* Records for the task:

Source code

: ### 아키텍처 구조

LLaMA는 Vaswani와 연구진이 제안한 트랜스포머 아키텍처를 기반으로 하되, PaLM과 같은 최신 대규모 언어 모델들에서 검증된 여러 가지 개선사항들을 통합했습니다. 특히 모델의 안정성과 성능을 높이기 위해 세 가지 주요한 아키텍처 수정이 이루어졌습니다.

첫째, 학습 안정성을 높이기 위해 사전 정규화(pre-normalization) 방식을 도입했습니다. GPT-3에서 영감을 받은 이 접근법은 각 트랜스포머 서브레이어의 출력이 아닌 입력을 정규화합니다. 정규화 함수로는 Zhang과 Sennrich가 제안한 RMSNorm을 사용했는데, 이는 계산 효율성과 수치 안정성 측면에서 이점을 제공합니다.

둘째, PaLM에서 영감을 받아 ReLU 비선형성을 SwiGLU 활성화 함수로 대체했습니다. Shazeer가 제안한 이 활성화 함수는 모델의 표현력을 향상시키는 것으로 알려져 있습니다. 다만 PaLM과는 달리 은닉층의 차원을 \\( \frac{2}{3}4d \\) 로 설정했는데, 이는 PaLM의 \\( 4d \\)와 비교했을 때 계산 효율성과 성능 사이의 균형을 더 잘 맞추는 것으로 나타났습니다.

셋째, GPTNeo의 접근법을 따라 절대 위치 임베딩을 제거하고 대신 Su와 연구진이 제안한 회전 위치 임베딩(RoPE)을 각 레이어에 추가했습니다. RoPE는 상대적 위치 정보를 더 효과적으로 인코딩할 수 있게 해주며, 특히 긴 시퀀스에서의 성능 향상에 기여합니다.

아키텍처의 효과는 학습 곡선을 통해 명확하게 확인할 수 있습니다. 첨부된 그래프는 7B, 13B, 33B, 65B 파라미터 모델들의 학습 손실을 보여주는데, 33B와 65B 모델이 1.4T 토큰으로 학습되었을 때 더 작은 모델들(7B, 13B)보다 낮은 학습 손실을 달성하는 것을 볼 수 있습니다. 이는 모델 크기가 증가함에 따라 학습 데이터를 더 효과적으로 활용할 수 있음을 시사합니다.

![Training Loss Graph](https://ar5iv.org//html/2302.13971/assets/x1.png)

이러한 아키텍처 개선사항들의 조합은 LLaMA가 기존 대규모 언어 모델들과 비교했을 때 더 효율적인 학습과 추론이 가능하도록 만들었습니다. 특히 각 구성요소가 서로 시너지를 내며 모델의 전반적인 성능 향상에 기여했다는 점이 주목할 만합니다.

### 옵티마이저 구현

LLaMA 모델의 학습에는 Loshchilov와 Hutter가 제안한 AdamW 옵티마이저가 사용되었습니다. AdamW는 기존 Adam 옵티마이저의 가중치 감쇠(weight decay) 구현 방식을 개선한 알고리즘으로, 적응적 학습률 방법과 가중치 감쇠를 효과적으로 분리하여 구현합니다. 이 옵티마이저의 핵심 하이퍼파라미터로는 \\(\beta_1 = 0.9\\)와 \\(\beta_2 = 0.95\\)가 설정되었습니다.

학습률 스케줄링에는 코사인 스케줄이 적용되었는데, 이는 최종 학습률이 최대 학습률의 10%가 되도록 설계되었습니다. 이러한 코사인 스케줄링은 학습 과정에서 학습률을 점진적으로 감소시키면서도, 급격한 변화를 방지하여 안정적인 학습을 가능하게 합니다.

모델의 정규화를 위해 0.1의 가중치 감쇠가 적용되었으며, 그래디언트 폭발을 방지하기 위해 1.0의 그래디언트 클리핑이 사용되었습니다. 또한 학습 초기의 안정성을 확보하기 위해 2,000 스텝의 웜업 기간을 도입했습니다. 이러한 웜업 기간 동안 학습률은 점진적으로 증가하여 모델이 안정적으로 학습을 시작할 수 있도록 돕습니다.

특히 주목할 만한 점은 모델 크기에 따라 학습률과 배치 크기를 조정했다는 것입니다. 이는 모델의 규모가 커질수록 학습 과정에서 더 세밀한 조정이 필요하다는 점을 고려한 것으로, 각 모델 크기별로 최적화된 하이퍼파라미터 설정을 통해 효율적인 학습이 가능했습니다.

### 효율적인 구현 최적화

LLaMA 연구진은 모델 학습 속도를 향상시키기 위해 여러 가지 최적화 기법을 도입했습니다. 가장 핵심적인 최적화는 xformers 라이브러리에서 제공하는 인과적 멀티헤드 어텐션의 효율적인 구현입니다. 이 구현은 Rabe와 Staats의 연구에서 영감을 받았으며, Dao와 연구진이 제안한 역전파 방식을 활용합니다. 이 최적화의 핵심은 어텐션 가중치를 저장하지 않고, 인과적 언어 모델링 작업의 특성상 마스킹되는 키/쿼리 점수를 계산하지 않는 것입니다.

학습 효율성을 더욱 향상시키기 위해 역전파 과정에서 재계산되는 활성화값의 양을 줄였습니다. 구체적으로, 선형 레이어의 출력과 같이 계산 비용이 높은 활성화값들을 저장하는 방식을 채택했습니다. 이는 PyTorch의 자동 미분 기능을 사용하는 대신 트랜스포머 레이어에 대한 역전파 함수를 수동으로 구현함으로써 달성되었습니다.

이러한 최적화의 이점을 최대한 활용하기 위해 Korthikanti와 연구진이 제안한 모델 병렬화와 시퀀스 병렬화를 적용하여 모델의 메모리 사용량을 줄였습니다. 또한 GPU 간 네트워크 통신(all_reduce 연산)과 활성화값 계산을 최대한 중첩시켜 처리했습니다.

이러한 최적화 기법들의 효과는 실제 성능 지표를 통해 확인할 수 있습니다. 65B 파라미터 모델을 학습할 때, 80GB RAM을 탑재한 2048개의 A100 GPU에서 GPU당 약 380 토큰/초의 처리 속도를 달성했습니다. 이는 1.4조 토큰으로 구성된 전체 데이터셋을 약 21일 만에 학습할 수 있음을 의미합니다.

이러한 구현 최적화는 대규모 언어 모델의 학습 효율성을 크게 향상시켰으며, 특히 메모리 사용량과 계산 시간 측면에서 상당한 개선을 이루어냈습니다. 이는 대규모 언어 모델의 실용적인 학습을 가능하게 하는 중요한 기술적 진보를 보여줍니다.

* Action item:
An exact copy of the listing is what's needed here.

* Answer box:
Source code

: ### 아키텍처 구조

LLaMA는 Vaswani와 연구진이 제안한 트랜스포머 아키텍처를 기반으로 하되, PaLM과 같은 최신 대규모 언어 모델들에서 검증된 여러 가지 개선사항들을 통합했습니다. 특히 모델의 안정성과 성능을 높이기 위해 세 가지 주요한 아키텍처 수정이 이루어졌습니다.

첫째, 학습 안정성을 높이기 위해 사전 정규화(pre-normalization) 방식을 도입했습니다. GPT-3에서 영감을 받은 이 접근법은 각 트랜스포머 서브레이어의 출력이 아닌 입력을 정규화합니다. 정규화 함수로는 Zhang과 Sennrich가 제안한 RMSNorm을 사용했는데, 이는 계산 효율성과 수치 안정성 측면에서 이점을 제공합니다.

둘째, PaLM에서 영감을 받아 ReLU 비선형성을 SwiGLU 활성화 함수로 대체했습니다. Shazeer가 제안한 이 활성화 함수는 모델의 표현력을 향상시키는 것으로 알려져 있습니다. 다만 PaLM과는 달리 은닉층의 차원을 \\( \frac{2}{3}4d \\) 로 설정했는데, 이는 PaLM의 \\( 4d \\)와 비교했을 때 계산 효율성과 성능 사이의 균형을 더 잘 맞추는 것으로 나타났습니다.

셋째, GPTNeo의 접근법을 따라 절대 위치 임베딩을 제거하고 대신 Su와 연구진이 제안한 회전 위치 임베딩(RoPE)을 각 레이어에 추가했습니다. RoPE는 상대적 위치 정보를 더 효과적으로 인코딩할 수 있게 해주며, 특히 긴 시퀀스에서의 성능 향상에 기여합니다.

아키텍처의 효과는 학습 곡선을 통해 명확하게 확인할 수 있습니다. 첨부된 그래프는 7B, 13B, 33B, 65B 파라미터 모델들의 학습 손실을 보여주는데, 33B와 65B 모델이 1.4T 토큰으로 학습되었을 때 더 작은 모델들(7B, 13B)보다 낮은 학습 손실을 달성하는 것을 볼 수 있습니다. 이는 모델 크기가 증가함에 따라 학습 데이터를 더 효과적으로 활용할 수 있음을 시사합니다.

![Training Loss Graph](https://ar5iv.org//html/2302.13971/assets/x1.png)

이러한 아키텍처 개선사항들의 조합은 LLaMA가 기존 대규모 언어 모델들과 비교했을 때 더 효율적인 학습과 추론이 가능하도록 만들었습니다. 특히 각 구성요소가 서로 시너지를 내며 모델의 전반적인 성능 향상에 기여했다는 점이 주목할 만합니다.

### 옵티마이저 구현

LLaMA 모델의 학습에는 Loshchilov와 Hutter가 제안한 AdamW 옵티마이저가 사용되었습니다. AdamW는 기존 Adam 옵티마이저의 가중치 감쇠(weight decay) 구현 방식을 개선한 알고리즘으로, 적응적 학습률 방법과 가중치 감쇠를 효과적으로 분리하여 구현합니다. 이 옵티마이저의 핵심 하이퍼파라미터로는 \\(\beta_1 = 0.9\\)와 \\(\beta_2 = 0.95\\)가 설정되었습니다.

학습률 스케줄링에는 코사인 스케줄이 적용되었는데, 이는 최종 학습률이 최대 학습률의 10%가 되도록 설계되었습니다. 이러한 코사인 스케줄링은 학습 과정에서 학습률을 점진적으로 감소시키면서도, 급격한 변화를 방지하여 안정적인 학습을 가능하게 합니다.

모델의 정규화를 위해 0.1의 가중치 감쇠가 적용되었으며, 그래디언트 폭발을 방지하기 위해 1.0의 그래디언트 클리핑이 사용되었습니다. 또한 학습 초기의 안정성을 확보하기 위해 2,000 스텝의 웜업 기간을 도입했습니다. 이러한 웜업 기간 동안 학습률은 점진적으로 증가하여 모델이 안정적으로 학습을 시작할 수 있도록 돕습니다.

특히 주목할 만한 점은 모델 크기에 따라 학습률과 배치 크기를 조정했다는 것입니다. 이는 모델의 규모가 커질수록 학습 과정에서 더 세밀한 조정이 필요하다는 점을 고려한 것으로, 각 모델 크기별로 최적화된 하이퍼파라미터 설정을 통해 효율적인 학습이 가능했습니다.

### 효율적인 구현 최적화

LLaMA 연구진은 모델 학습 속도를 향상시키기 위해 여러 가지 최적화 기법을 도입했습니다. 가장 핵심적인 최적화는 xformers 라이브러리에서 제공하는 인과적 멀티헤드 어텐션의 효율적인 구현입니다. 이 구현은 Rabe와 Staats의 연구에서 영감을 받았으며, Dao와 연구진이 제안한 역전파 방식을 활용합니다. 이 최적화의 핵심은 어텐션 가중치를 저장하지 않고, 인과적 언어 모델링 작업의 특성상 마스킹되는 키/쿼리 점수를 계산하지 않는 것입니다.

학습 효율성을 더욱 향상시키기 위해 역전파 과정에서 재계산되는 활성화값의 양을 줄였습니다. 구체적으로, 선형 레이어의 출력과 같이 계산 비용이 높은 활성화값들을 저장하는 방식을 채택했습니다. 이는 PyTorch의 자동 미분 기능을 사용하는 대신 트랜스포머 레이어에 대한 역전파 함수를 수동으로 구현함으로써 달성되었습니다.

이러한 최적화의 이점을 최대한 활용하기 위해 Korthikanti와 연구진이 제안한 모델 병렬화와 시퀀스 병렬화를 적용하여 모델의 메모리 사용량을 줄였습니다. 또한 GPU 간 네트워크 통신(all_reduce 연산)과 활성화값 계산을 최대한 중첩시켜 처리했습니다.

이러한 최적화 기법들의 효과는 실제 성능 지표를 통해 확인할 수 있습니다. 65B 파라미터 모델을 학습할 때, 80GB RAM을 탑재한 2048개의 A100 GPU에서 GPU당 약 380 토큰/초의 처리 속도를 달성했습니다. 이는 1.4조 토큰으로 구성된 전체 데이터셋을 약 21일 만에 학습할 수 있음을 의미합니다.

이러한 구현 최적화는 대규모 언어 모델의 학습 효율성을 크게 향상시켰으며, 특히 메모리 사용량과 계산 시간 측면에서 상당한 개선을 이루어냈습니다. 이는 대규모 언어 모델의 실용적인 학습을 가능하게 하는 중요한 기술적 진보를 보여줍니다.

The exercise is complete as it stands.